Builds the QApplication::palette() from the current theme's token map and mode, and pushes it via QApplication::setPalette().
The baseline palette comes from:
- macOS (any supported Qt) and Windows on Qt ≥ 6.8: a caller- supplied osBaseline snapshot. ThemeManager captures this from the platform style at construction time (when the palette is pristine) and refreshes it whenever the effective scheme flips. Reading QApplication::palette() here would be wrong: once the builder has pushed any palette via setPalette(), subsequent reads return that customized palette — so consecutive theme switches would accumulate overrides instead of restarting from a clean OS baseline.

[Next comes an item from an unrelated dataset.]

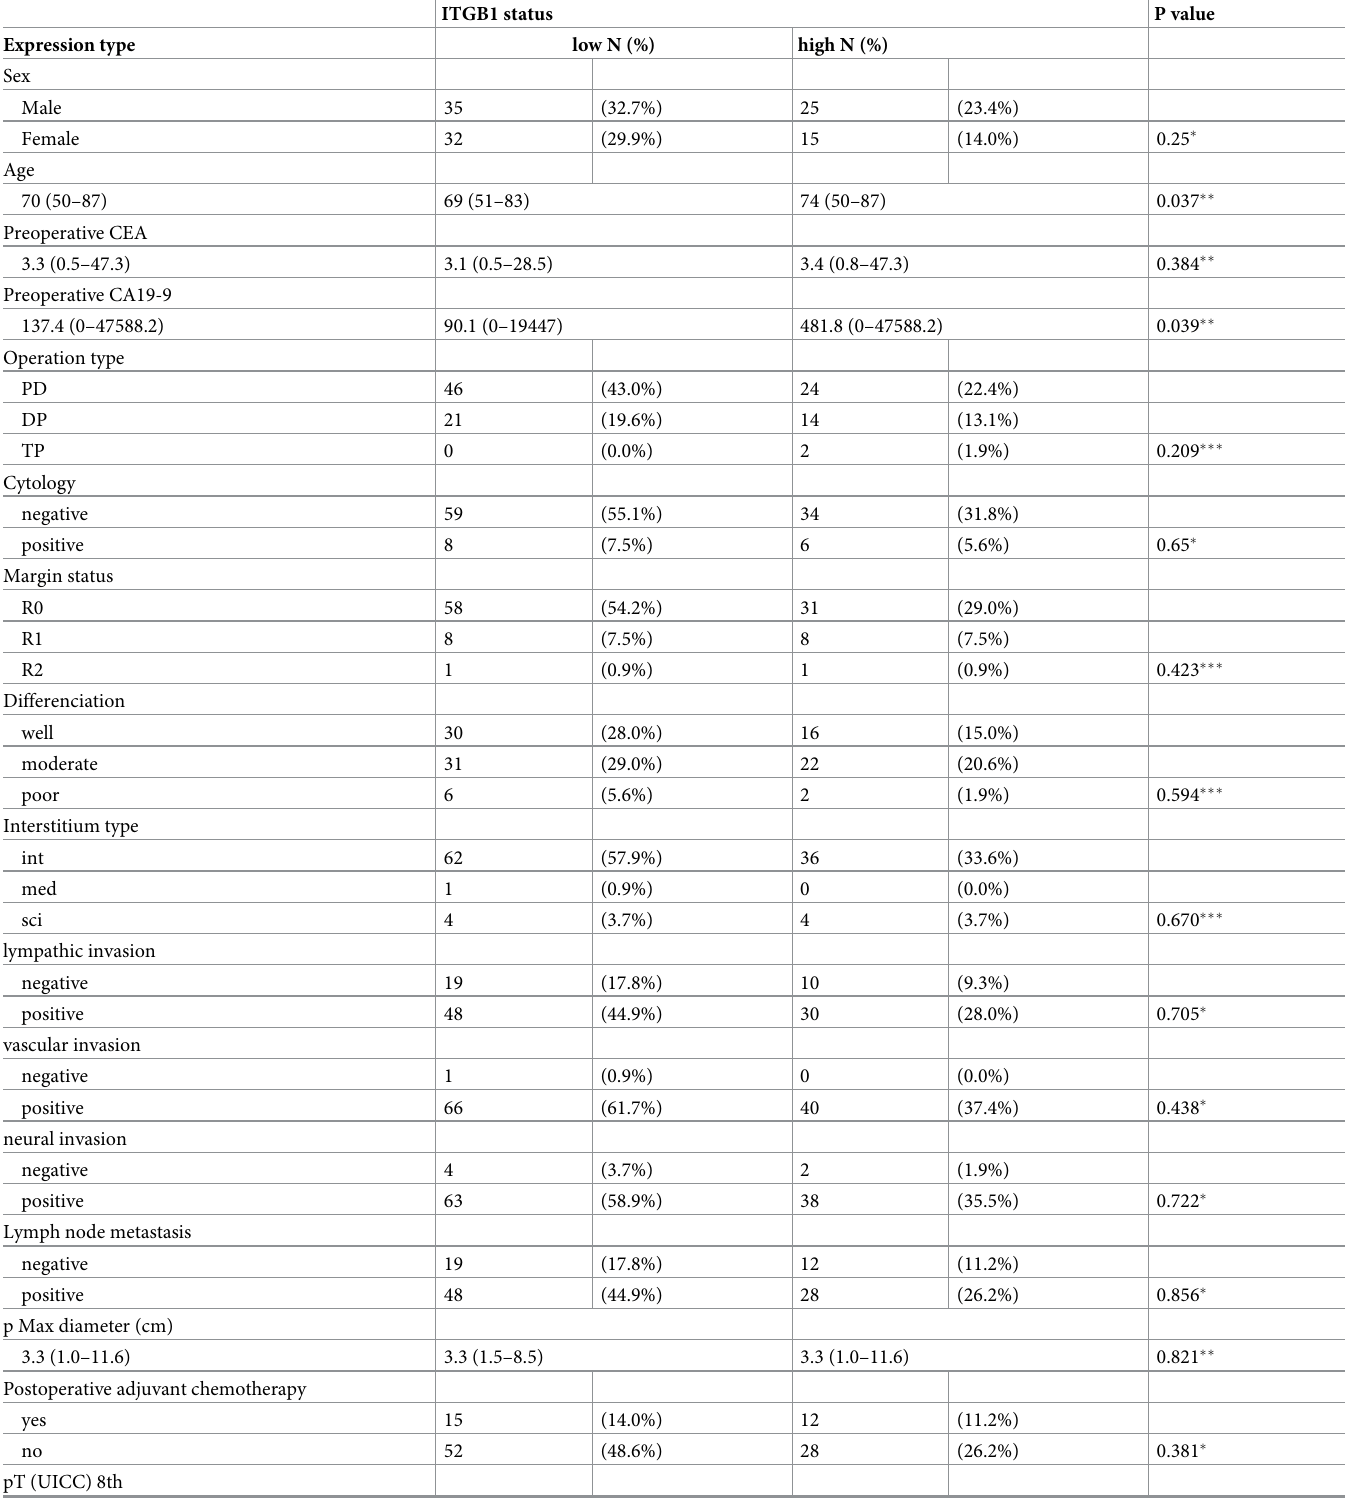
Table 1. Relationship between clinocopathological parameters and ITGB1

- Linux (any Qt) and Windows on Qt < 6.8: our own built-in light or dark palette (see builtInLightPalette() / builtInDarkPalette()). The Linux platform themes (gnome/gtk3/qt6ct) silently ignore QStyleHints::setColorScheme() and pin both the hint and standardPalette() to the OS value, which makes "Dark mode on a Light OS" (or vice versa) impossible to honor without supplying our own palette. Old Fusion has the same problem. osBaseline is ignored on these platforms.
Theme-provided palette overrides (the palette: section of theme.jsonc) are applied on top of the baseline. Brand-driven roles (Highlight, Link, Accent, HighlightedText) are always overlaid last, so themes don't need to set them.